⟨
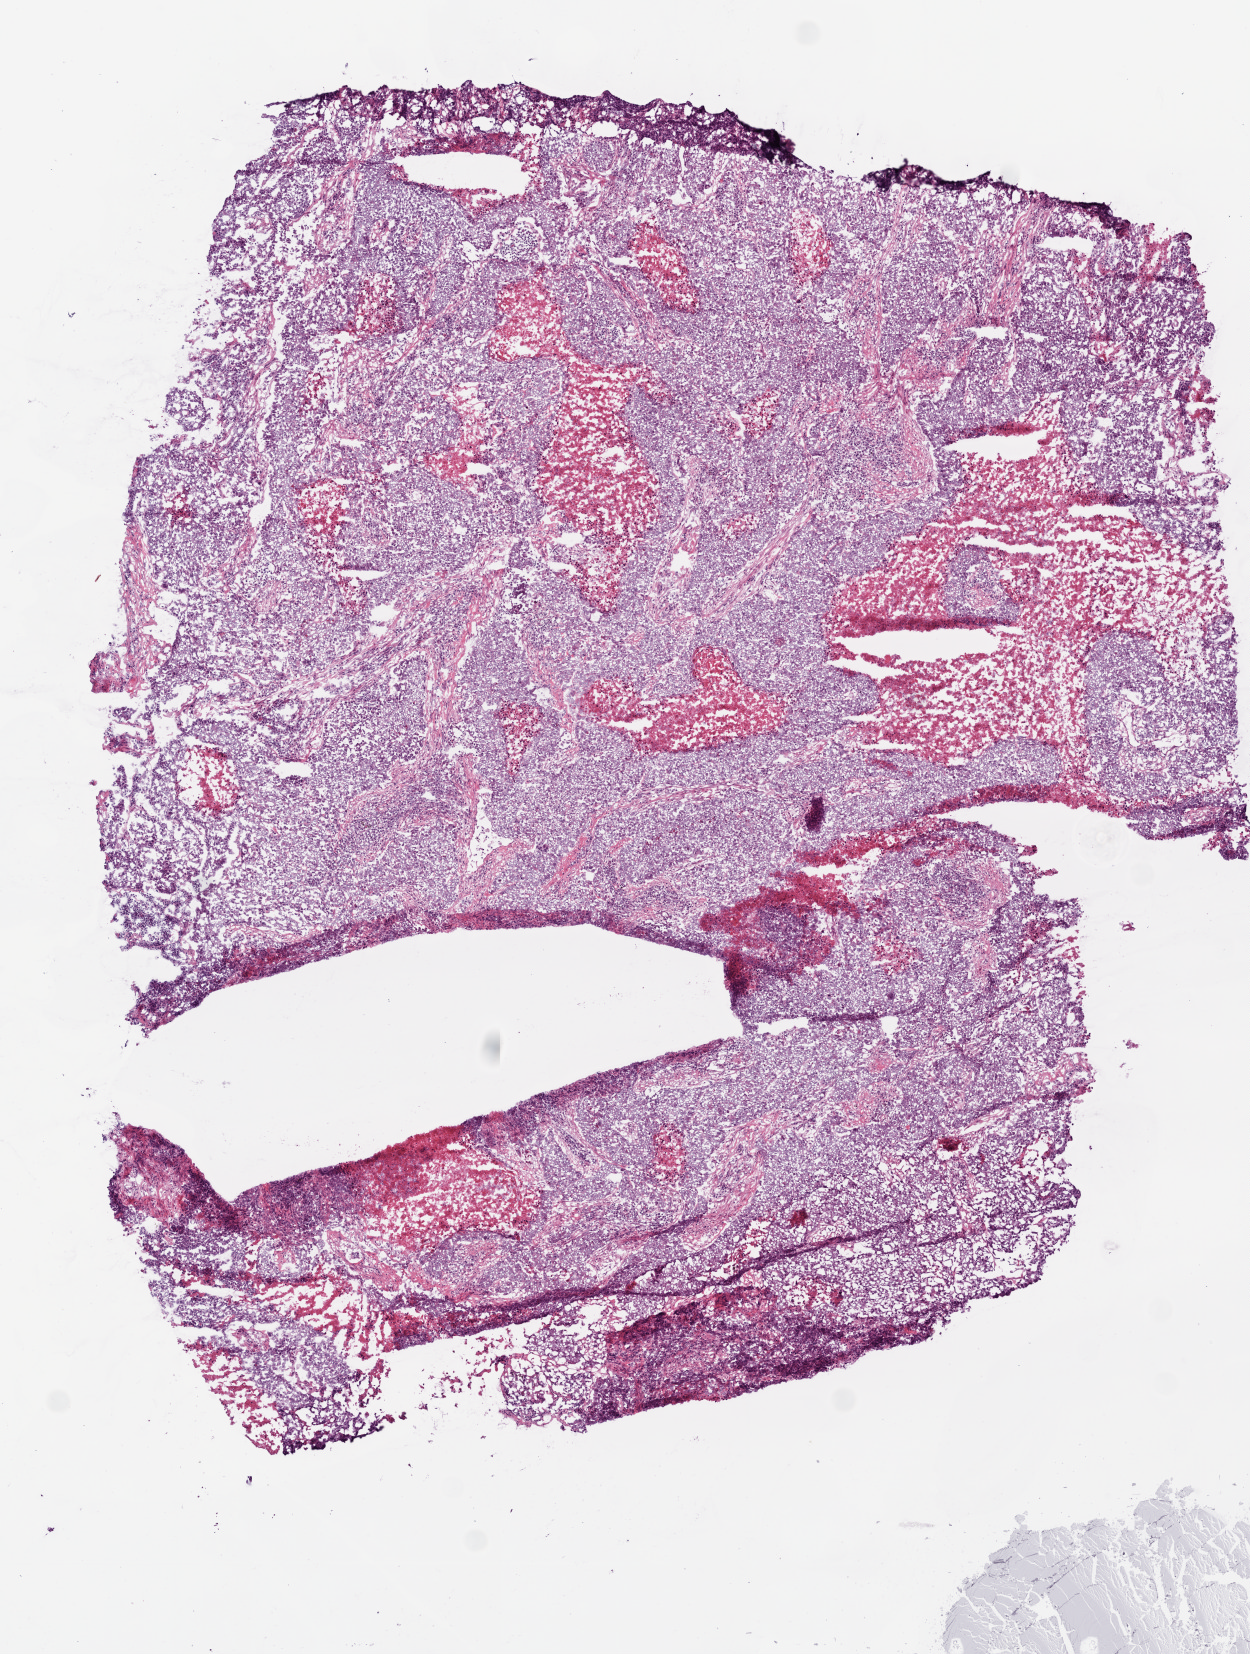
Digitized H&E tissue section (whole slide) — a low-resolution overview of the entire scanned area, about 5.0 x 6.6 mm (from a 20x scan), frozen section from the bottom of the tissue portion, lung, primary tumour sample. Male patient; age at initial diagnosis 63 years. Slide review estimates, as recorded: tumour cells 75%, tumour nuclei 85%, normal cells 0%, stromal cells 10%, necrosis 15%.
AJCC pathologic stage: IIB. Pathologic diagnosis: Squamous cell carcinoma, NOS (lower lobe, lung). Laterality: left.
⟩
⟨
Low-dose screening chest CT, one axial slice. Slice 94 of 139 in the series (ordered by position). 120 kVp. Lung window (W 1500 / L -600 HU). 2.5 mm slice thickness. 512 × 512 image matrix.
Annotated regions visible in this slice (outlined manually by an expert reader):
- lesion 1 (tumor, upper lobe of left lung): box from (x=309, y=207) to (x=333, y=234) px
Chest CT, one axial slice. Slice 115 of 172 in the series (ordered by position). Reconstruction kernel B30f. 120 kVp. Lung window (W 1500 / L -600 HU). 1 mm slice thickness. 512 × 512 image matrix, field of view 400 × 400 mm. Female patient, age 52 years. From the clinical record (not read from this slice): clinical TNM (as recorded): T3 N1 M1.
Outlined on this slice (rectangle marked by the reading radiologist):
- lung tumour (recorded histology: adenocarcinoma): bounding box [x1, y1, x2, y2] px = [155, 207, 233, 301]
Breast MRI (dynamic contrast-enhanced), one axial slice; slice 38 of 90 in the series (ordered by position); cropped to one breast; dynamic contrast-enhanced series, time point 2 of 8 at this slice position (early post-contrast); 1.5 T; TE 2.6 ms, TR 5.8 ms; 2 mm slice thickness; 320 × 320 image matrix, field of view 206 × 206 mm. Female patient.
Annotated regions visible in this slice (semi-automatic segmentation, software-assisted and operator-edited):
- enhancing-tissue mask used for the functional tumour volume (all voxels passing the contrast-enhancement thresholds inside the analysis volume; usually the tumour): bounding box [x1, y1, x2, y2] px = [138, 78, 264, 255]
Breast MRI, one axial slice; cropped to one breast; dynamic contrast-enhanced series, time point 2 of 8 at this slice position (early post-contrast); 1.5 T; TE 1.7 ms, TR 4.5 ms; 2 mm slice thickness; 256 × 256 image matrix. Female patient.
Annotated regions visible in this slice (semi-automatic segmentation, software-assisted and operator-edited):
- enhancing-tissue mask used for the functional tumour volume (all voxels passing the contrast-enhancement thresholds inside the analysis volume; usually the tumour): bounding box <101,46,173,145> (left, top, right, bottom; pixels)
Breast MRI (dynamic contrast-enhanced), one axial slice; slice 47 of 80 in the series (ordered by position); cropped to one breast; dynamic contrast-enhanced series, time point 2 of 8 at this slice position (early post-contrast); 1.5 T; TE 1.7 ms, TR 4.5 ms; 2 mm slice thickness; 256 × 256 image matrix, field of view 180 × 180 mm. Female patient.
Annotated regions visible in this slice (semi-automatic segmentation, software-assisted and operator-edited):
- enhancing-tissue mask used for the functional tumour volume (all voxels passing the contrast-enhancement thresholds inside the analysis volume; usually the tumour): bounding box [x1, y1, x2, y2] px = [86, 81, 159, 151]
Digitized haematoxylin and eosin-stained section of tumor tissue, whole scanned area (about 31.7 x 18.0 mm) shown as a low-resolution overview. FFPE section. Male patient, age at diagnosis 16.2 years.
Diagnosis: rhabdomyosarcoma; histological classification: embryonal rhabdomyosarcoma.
⟩
⟨
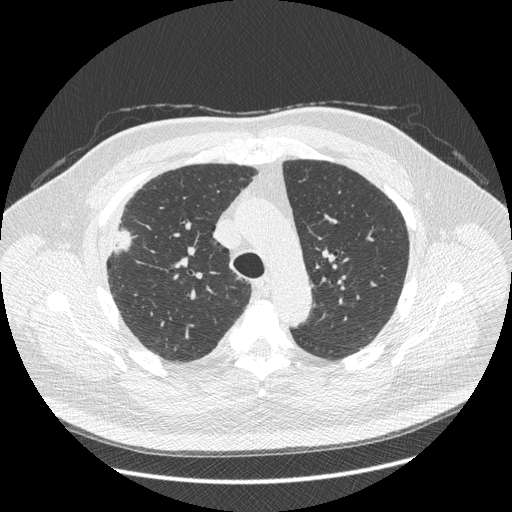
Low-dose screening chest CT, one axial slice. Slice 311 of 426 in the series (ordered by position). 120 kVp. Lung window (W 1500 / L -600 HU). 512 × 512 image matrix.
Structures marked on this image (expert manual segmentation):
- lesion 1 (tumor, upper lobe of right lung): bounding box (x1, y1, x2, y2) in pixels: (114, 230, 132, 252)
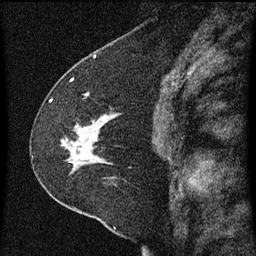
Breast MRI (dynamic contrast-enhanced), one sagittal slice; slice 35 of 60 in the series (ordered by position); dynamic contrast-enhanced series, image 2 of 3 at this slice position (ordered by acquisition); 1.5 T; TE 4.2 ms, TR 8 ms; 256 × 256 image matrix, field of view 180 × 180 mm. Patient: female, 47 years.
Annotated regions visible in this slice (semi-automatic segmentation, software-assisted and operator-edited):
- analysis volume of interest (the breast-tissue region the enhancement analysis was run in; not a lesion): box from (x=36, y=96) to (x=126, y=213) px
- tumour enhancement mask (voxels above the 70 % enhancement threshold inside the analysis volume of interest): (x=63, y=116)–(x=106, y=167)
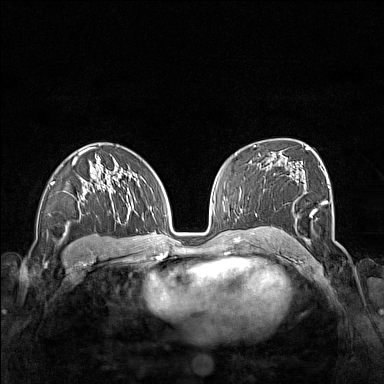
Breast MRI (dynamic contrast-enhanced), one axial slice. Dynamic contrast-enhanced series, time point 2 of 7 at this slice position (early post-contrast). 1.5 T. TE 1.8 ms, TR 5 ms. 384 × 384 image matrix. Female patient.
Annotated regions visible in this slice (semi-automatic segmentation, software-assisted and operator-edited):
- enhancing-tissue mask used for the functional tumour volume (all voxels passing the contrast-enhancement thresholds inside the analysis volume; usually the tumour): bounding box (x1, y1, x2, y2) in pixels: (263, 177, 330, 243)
⟩
In the listing above, locate the line containing "Digitized H&E tissue" and the line containing "AJCC pathologic stage: IIB.". Extract those two lines and every line between them, exactly as written, and only those.

## Expected answer:
Digitized H&E tissue section (whole slide) — a low-resolution overview of the entire scanned area, about 5.0 x 6.6 mm (from a 20x scan), frozen section from the bottom of the tissue portion, lung, primary tumour sample. Male patient; age at initial diagnosis 63 years. Slide review estimates, as recorded: tumour cells 75%, tumour nuclei 85%, normal cells 0%, stromal cells 10%, necrosis 15%.
AJCC pathologic stage: IIB. Pathologic diagnosis: Squamous cell carcinoma, NOS (lower lobe, lung). Laterality: left.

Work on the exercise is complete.